> [WRITTEN INSTRUCTION]: Show each line from the entries below that contains the string "track", copied without changes.

____ RECORDS TO PROCESS

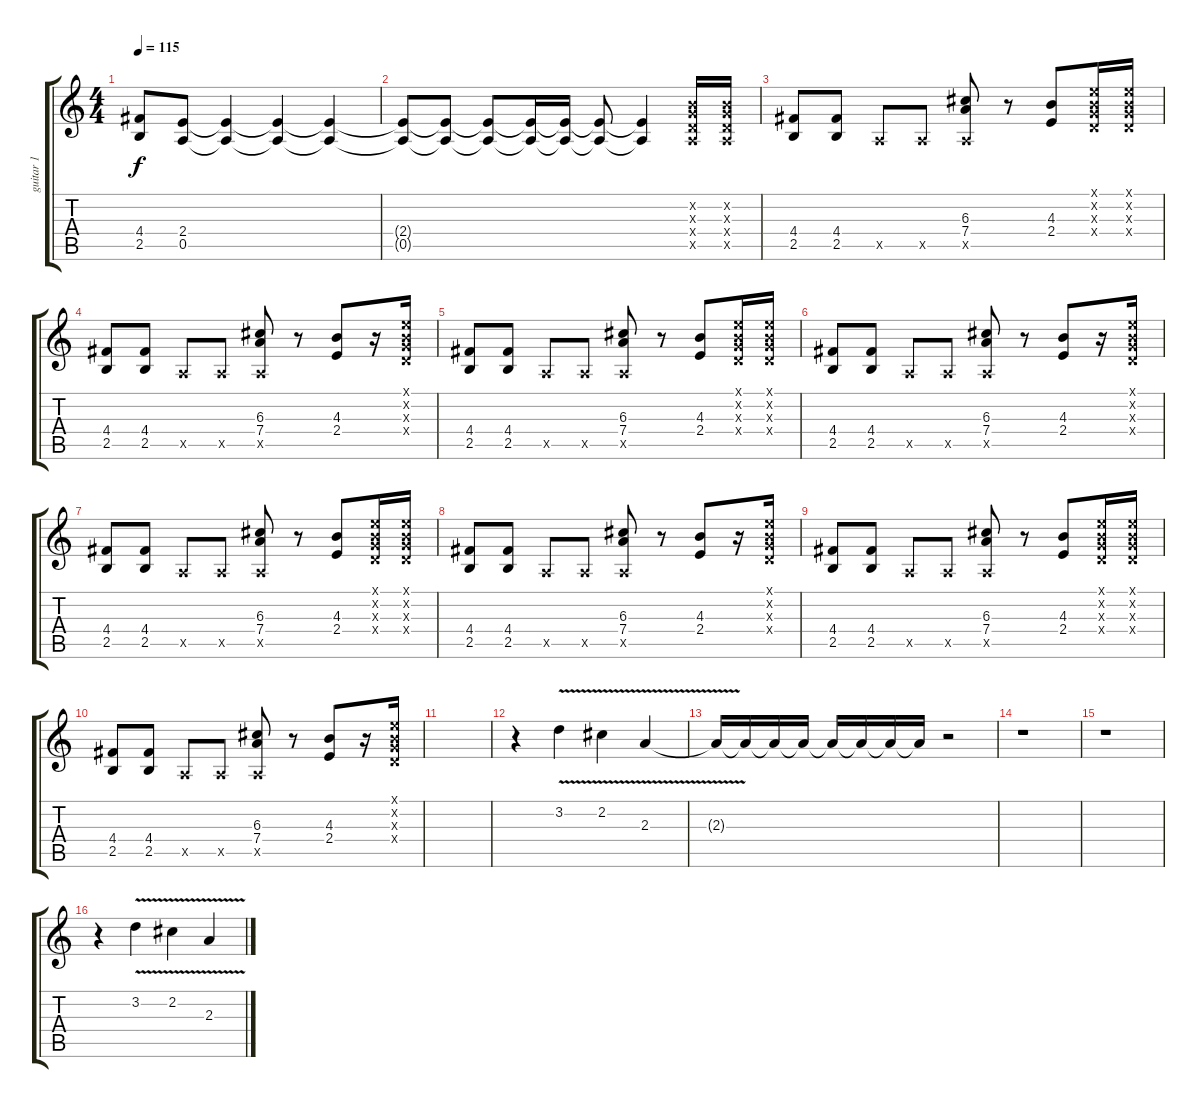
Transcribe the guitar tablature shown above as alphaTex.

\track ("guitar 1" "guitar 1") {instrument overdrivenguitar}
\staff {score tabs}
\tuning (E4 B3 G3 D3 A2 E2) {hide}
\ts (4 4)
\tempo 115
\clef g2
\ks c
(4.4 2.5).8{dy f} (2.4 0.5).8 (2.4{t} 0.5{t}).4 (2.4{t} 0.5{t}).4 (2.4{t} 0.5{t}).4 |
(2.4{t} 0.5{t}).8 (2.4{t} 0.5{t}).8 (2.4{t} 0.5{t}).8 (2.4{t} 0.5{t}).16 (2.4{t} 0.5{t}).16 (2.4{t} 0.5{t}).8 (2.4{t} 0.5{t}).4 (0.2{x} 0.3{x} 0.4{x} 0.5{x}).16 (0.2{x} 0.3{x} 0.4{x} 0.5{x}).16 |
(4.4 2.5).8 (4.4 2.5).8 0.5{x}.8 0.5{x}.8 (6.3 7.4 0.5{x}).8 r.8 (4.3 2.4).8 (0.1{x} 0.2{x} 0.3{x} 0.4{x}).16 (0.1{x} 0.2{x} 0.3{x} 0.4{x}).16 |
(4.4 2.5).8 (4.4 2.5).8 0.5{x}.8 0.5{x}.8 (6.3 7.4 0.5{x}).8 r.8 (4.3 2.4).8 r.16 (0.1{x} 0.2{x} 0.3{x} 0.4{x}).16 |
(4.4 2.5).8 (4.4 2.5).8 0.5{x}.8 0.5{x}.8 (6.3 7.4 0.5{x}).8 r.8 (4.3 2.4).8 (0.1{x} 0.2{x} 0.3{x} 0.4{x}).16 (0.1{x} 0.2{x} 0.3{x} 0.4{x}).16 |
(4.4 2.5).8 (4.4 2.5).8 0.5{x}.8 0.5{x}.8 (6.3 7.4 0.5{x}).8 r.8 (4.3 2.4).8 r.16 (0.1{x} 0.2{x} 0.3{x} 0.4{x}).16 |
(4.4 2.5).8 (4.4 2.5).8 0.5{x}.8 0.5{x}.8 (6.3 7.4 0.5{x}).8 r.8 (4.3 2.4).8 (0.1{x} 0.2{x} 0.3{x} 0.4{x}).16 (0.1{x} 0.2{x} 0.3{x} 0.4{x}).16 |
(4.4 2.5).8 (4.4 2.5).8 0.5{x}.8 0.5{x}.8 (6.3 7.4 0.5{x}).8 r.8 (4.3 2.4).8 r.16 (0.1{x} 0.2{x} 0.3{x} 0.4{x}).16 |
(4.4 2.5).8 (4.4 2.5).8 0.5{x}.8 0.5{x}.8 (6.3 7.4 0.5{x}).8 r.8 (4.3 2.4).8 (0.1{x} 0.2{x} 0.3{x} 0.4{x}).16 (0.1{x} 0.2{x} 0.3{x} 0.4{x}).16 |
(4.4 2.5).8 (4.4 2.5).8 0.5{x}.8 0.5{x}.8 (6.3 7.4 0.5{x}).8 r.8 (4.3 2.4).8 r.16 (0.1{x} 0.2{x} 0.3{x} 0.4{x}).16 |
|
r.4 3.2{v}.4 2.2{v}.4 2.3{v}.4 |
2.3{t}.16{volume 11} 2.3{t}.16{volume 9} 2.3{t}.16{volume 7} 2.3{t}.16{volume 5} 2.3{t}.16{volume 3} 2.3{t}.16{volume 2} 2.3{t}.16{volume 1} 2.3{t}.16{volume 0} r.2 |
r.1 |
r.1 |
r.4 3.2{v}.4 2.2{v}.4 2.3{v}.4
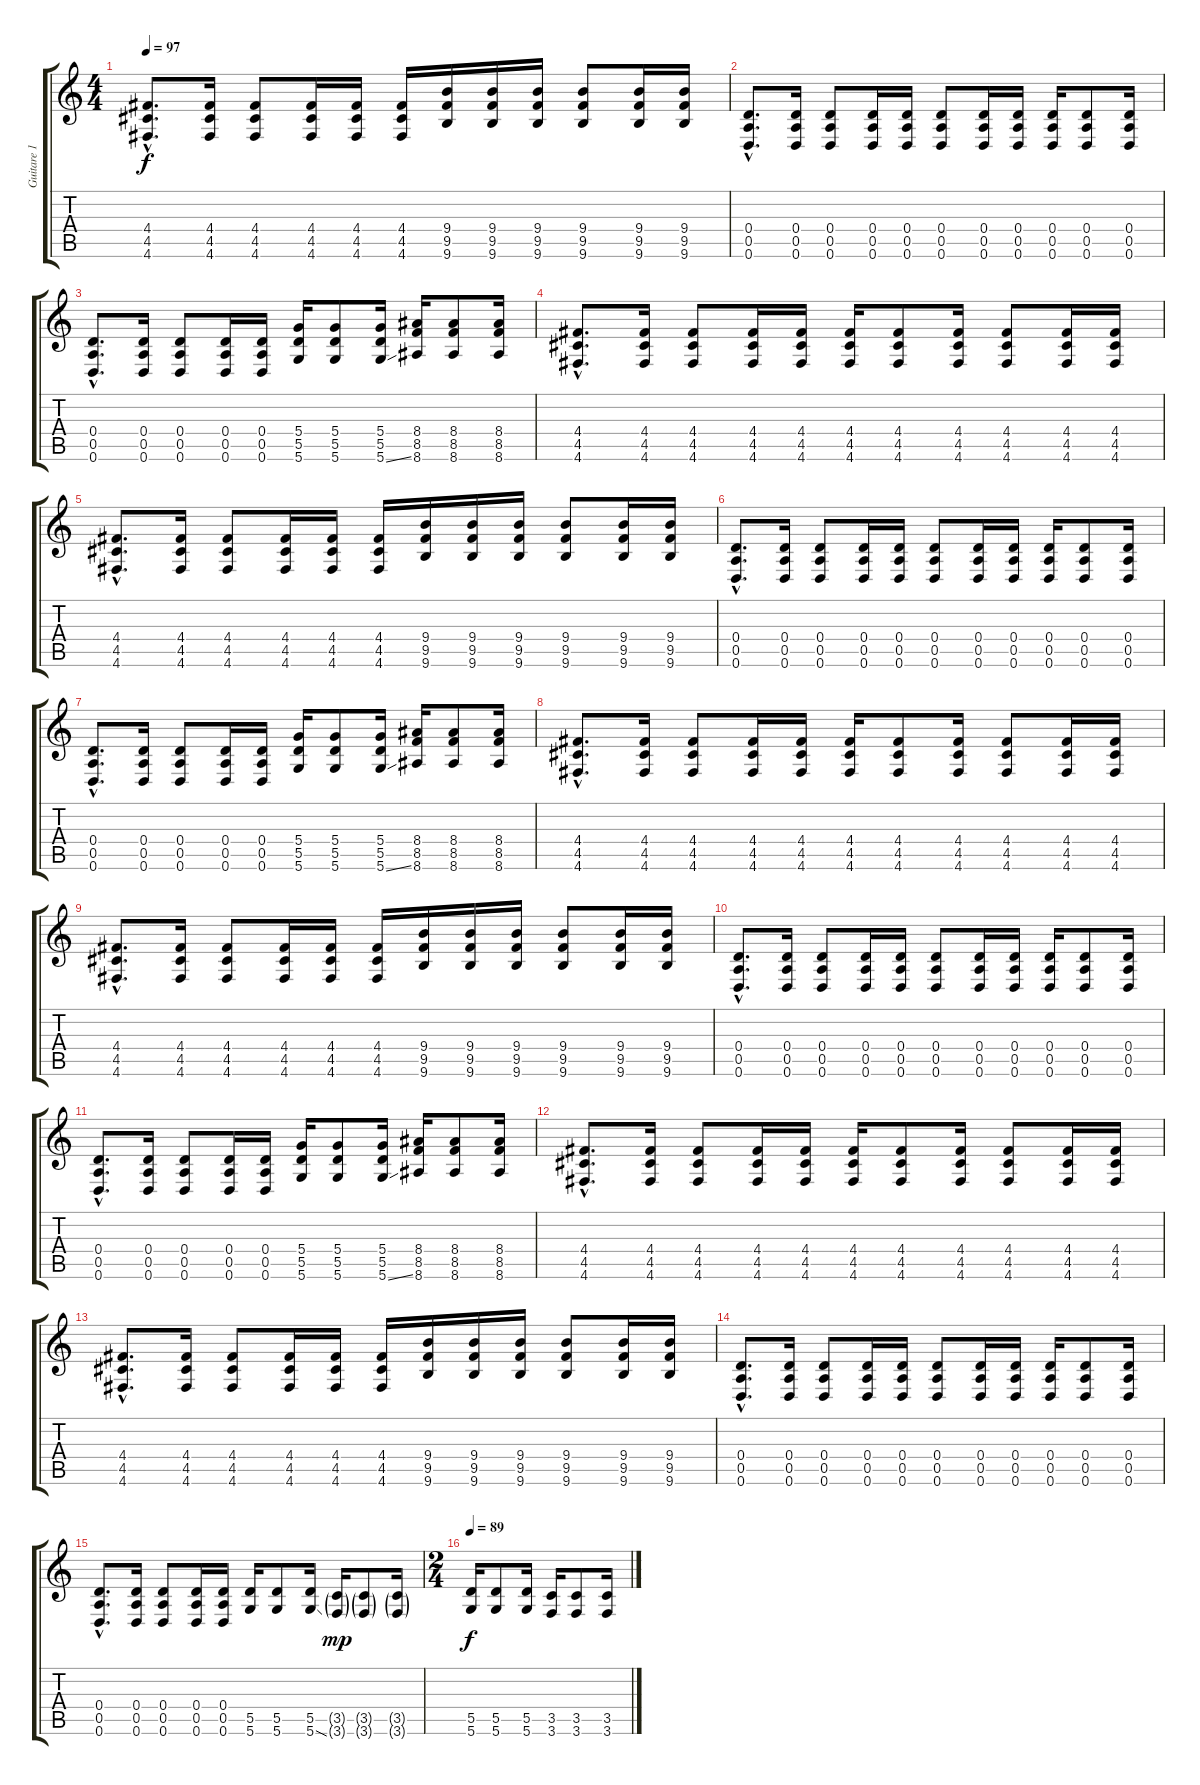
\track ("Guitare 1 - Terry" "Guitare 1 ") {instrument distortionguitar}
\staff {score tabs}
\tuning (E4 B3 G3 D3 A2 D2) {hide}
\ts (4 4)
\tempo 97
\clef g2
\ks c
(4.4{hac} 4.5{hac} 4.6{hac}).8{d dy f} (4.4 4.5 4.6).16 (4.4 4.5 4.6).8 (4.4 4.5 4.6).16 (4.4 4.5 4.6).16 (4.4 4.5 4.6).16 (9.4 9.5 9.6).16 (9.4 9.5 9.6).16 (9.4 9.5 9.6).16 (9.4 9.5 9.6).8 (9.4 9.5 9.6).16 (9.4 9.5 9.6).16 |
(0.4{hac} 0.5{hac} 0.6{hac}).8{d} (0.4 0.5 0.6).16 (0.4 0.5 0.6).8 (0.4 0.5 0.6).16 (0.4 0.5 0.6).16 (0.4 0.5 0.6).8 (0.4 0.5 0.6).16 (0.4 0.5 0.6).16 (0.4 0.5 0.6).16 (0.4 0.5 0.6).8 (0.4 0.5 0.6).16 |
(0.4{hac} 0.5{hac} 0.6{hac}).8{d} (0.4 0.5 0.6).16 (0.4 0.5 0.6).8 (0.4 0.5 0.6).16 (0.4 0.5 0.6).16 (5.4 5.5 5.6).16 (5.4 5.5 5.6).8 (5.4 5.5 5.6{ss}).16 (8.4 8.5 8.6).16 (8.4 8.5 8.6).8 (8.4 8.5 8.6).16 |
(4.4{hac} 4.5{hac} 4.6{hac}).8{d} (4.4 4.5 4.6).16 (4.4 4.5 4.6).8 (4.4 4.5 4.6).16 (4.4 4.5 4.6).16 (4.4 4.5 4.6).16 (4.4 4.5 4.6).8 (4.4 4.5 4.6).16 (4.4 4.5 4.6).8 (4.4 4.5 4.6).16 (4.4 4.5 4.6).16 |
(4.4{hac} 4.5{hac} 4.6{hac}).8{d} (4.4 4.5 4.6).16 (4.4 4.5 4.6).8 (4.4 4.5 4.6).16 (4.4 4.5 4.6).16 (4.4 4.5 4.6).16 (9.4 9.5 9.6).16 (9.4 9.5 9.6).16 (9.4 9.5 9.6).16 (9.4 9.5 9.6).8 (9.4 9.5 9.6).16 (9.4 9.5 9.6).16 |
(0.4{hac} 0.5{hac} 0.6{hac}).8{d} (0.4 0.5 0.6).16 (0.4 0.5 0.6).8 (0.4 0.5 0.6).16 (0.4 0.5 0.6).16 (0.4 0.5 0.6).8 (0.4 0.5 0.6).16 (0.4 0.5 0.6).16 (0.4 0.5 0.6).16 (0.4 0.5 0.6).8 (0.4 0.5 0.6).16 |
(0.4{hac} 0.5{hac} 0.6{hac}).8{d} (0.4 0.5 0.6).16 (0.4 0.5 0.6).8 (0.4 0.5 0.6).16 (0.4 0.5 0.6).16 (5.4 5.5 5.6).16 (5.4 5.5 5.6).8 (5.4 5.5 5.6{ss}).16 (8.4 8.5 8.6).16 (8.4 8.5 8.6).8 (8.4 8.5 8.6).16 |
(4.4{hac} 4.5{hac} 4.6{hac}).8{d} (4.4 4.5 4.6).16 (4.4 4.5 4.6).8 (4.4 4.5 4.6).16 (4.4 4.5 4.6).16 (4.4 4.5 4.6).16 (4.4 4.5 4.6).8 (4.4 4.5 4.6).16 (4.4 4.5 4.6).8 (4.4 4.5 4.6).16 (4.4 4.5 4.6).16 |
(4.4{hac} 4.5{hac} 4.6{hac}).8{d} (4.4 4.5 4.6).16 (4.4 4.5 4.6).8 (4.4 4.5 4.6).16 (4.4 4.5 4.6).16 (4.4 4.5 4.6).16 (9.4 9.5 9.6).16 (9.4 9.5 9.6).16 (9.4 9.5 9.6).16 (9.4 9.5 9.6).8 (9.4 9.5 9.6).16 (9.4 9.5 9.6).16 |
(0.4{hac} 0.5{hac} 0.6{hac}).8{d} (0.4 0.5 0.6).16 (0.4 0.5 0.6).8 (0.4 0.5 0.6).16 (0.4 0.5 0.6).16 (0.4 0.5 0.6).8 (0.4 0.5 0.6).16 (0.4 0.5 0.6).16 (0.4 0.5 0.6).16 (0.4 0.5 0.6).8 (0.4 0.5 0.6).16 |
(0.4{hac} 0.5{hac} 0.6{hac}).8{d} (0.4 0.5 0.6).16 (0.4 0.5 0.6).8 (0.4 0.5 0.6).16 (0.4 0.5 0.6).16 (5.4 5.5 5.6).16 (5.4 5.5 5.6).8 (5.4 5.5 5.6{ss}).16 (8.4 8.5 8.6).16 (8.4 8.5 8.6).8 (8.4 8.5 8.6).16 |
(4.4{hac} 4.5{hac} 4.6{hac}).8{d} (4.4 4.5 4.6).16 (4.4 4.5 4.6).8 (4.4 4.5 4.6).16 (4.4 4.5 4.6).16 (4.4 4.5 4.6).16 (4.4 4.5 4.6).8 (4.4 4.5 4.6).16 (4.4 4.5 4.6).8 (4.4 4.5 4.6).16 (4.4 4.5 4.6).16 |
(4.4{hac} 4.5{hac} 4.6{hac}).8{d} (4.4 4.5 4.6).16 (4.4 4.5 4.6).8 (4.4 4.5 4.6).16 (4.4 4.5 4.6).16 (4.4 4.5 4.6).16 (9.4 9.5 9.6).16 (9.4 9.5 9.6).16 (9.4 9.5 9.6).16 (9.4 9.5 9.6).8 (9.4 9.5 9.6).16 (9.4 9.5 9.6).16 |
(0.4{hac} 0.5{hac} 0.6{hac}).8{d} (0.4 0.5 0.6).16 (0.4 0.5 0.6).8 (0.4 0.5 0.6).16 (0.4 0.5 0.6).16 (0.4 0.5 0.6).8 (0.4 0.5 0.6).16 (0.4 0.5 0.6).16 (0.4 0.5 0.6).16 (0.4 0.5 0.6).8 (0.4 0.5 0.6).16 |
(0.4{hac} 0.5{hac} 0.6{hac}).8{d} (0.4 0.5 0.6).16 (0.4 0.5 0.6).8 (0.4 0.5 0.6).16 (0.4 0.5 0.6).16 (5.5 5.6).16 (5.5 5.6).8 (5.5 5.6{ss}).16 (3.5{g} 3.6{g}).16{dy mp} (3.5{g} 3.6{g}).8 (3.5{g} 3.6{g}).16 |
\ts (2 4)
\tempo 89
(5.5 5.6).16{dy f} (5.5 5.6).8 (5.5 5.6).16 (3.5 3.6).16 (3.5 3.6).8 (3.5 3.6).16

________

> [EXPECTED ANSWER]:
\track ("guitar 1" "guitar 1") {instrument overdrivenguitar}
\track ("Guitare 1 - Terry" "Guitare 1 ") {instrument distortionguitar}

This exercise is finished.